## What you are asked to do
The material below contains a line with "ring pip: (475, 428)" and a line with "pinky tip: (616, 485)". Copy exactly those two lines and all lines between them.

--- START ---

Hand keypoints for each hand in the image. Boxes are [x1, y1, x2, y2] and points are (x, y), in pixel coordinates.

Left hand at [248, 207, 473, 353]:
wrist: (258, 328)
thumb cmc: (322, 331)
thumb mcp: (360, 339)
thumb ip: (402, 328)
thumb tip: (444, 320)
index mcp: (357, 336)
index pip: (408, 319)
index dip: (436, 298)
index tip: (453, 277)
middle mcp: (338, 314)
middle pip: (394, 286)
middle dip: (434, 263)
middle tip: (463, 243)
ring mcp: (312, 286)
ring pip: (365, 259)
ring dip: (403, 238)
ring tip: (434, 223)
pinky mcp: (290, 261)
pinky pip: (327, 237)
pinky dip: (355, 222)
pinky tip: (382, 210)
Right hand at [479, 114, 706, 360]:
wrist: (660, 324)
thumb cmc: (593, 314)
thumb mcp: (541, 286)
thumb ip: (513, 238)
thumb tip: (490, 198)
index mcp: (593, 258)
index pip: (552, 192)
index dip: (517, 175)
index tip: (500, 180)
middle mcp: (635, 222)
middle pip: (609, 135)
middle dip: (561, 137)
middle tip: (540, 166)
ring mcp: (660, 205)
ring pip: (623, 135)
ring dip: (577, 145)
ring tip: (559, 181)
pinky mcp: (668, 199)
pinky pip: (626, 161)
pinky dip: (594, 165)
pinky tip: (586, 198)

--- END ---
--- START ---

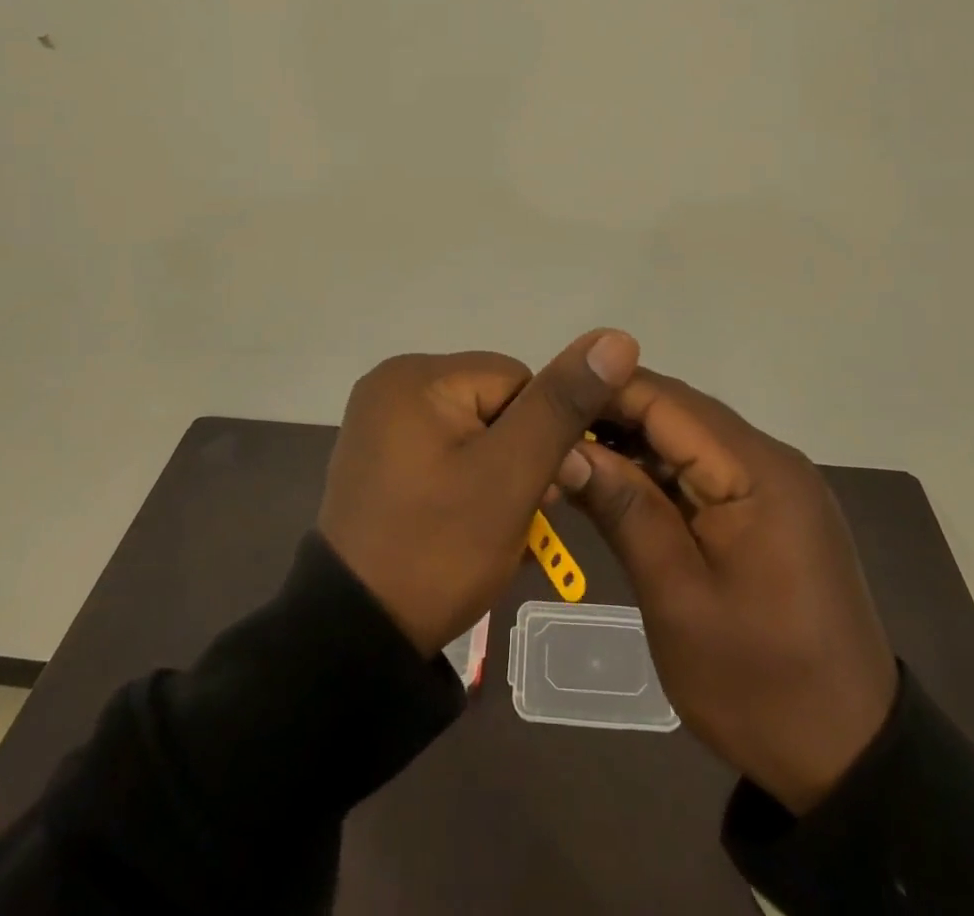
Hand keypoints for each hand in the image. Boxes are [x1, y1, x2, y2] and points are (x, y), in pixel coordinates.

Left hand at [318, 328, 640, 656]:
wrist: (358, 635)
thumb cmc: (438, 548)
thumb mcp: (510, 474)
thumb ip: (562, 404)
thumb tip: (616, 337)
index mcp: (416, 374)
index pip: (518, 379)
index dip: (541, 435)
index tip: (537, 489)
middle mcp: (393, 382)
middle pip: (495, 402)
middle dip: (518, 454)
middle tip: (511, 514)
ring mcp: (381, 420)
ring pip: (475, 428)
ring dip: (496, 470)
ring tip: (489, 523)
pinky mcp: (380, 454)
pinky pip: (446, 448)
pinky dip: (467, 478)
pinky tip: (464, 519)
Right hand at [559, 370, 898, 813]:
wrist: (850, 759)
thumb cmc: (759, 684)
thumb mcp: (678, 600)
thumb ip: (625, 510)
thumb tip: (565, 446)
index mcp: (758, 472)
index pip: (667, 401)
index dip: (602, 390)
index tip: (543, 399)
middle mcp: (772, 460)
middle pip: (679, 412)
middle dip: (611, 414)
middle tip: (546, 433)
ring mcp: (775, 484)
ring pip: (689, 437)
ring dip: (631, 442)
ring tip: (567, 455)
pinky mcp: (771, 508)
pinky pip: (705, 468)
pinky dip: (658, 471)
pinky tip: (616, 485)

--- END ---

## Solution for this exercise
ring pip: (475, 428)
ring dip: (496, 470)
ring tip: (489, 523)
pinky mcp: (380, 454)
pinky pip: (446, 448)
pinky dip: (467, 478)
pinky tip: (464, 519)
Right hand at [559, 370, 898, 813]:
wrist: (850, 759)
thumb cmc: (759, 684)
thumb mcp: (678, 600)
thumb ip: (625, 510)
thumb tip: (565, 446)
index mcp: (758, 472)
index pip: (667, 401)
index dip: (602, 390)
index tip: (543, 399)
middle mcp: (772, 460)
middle pip: (679, 412)
middle dip: (611, 414)
middle tip: (546, 433)
ring mcp: (775, 484)
ring pip: (689, 437)
ring dip: (631, 442)
ring tip: (567, 455)
pinky mcp: (771, 508)
pinky pip: (705, 468)
pinky dip: (658, 471)
pinky tip: (616, 485)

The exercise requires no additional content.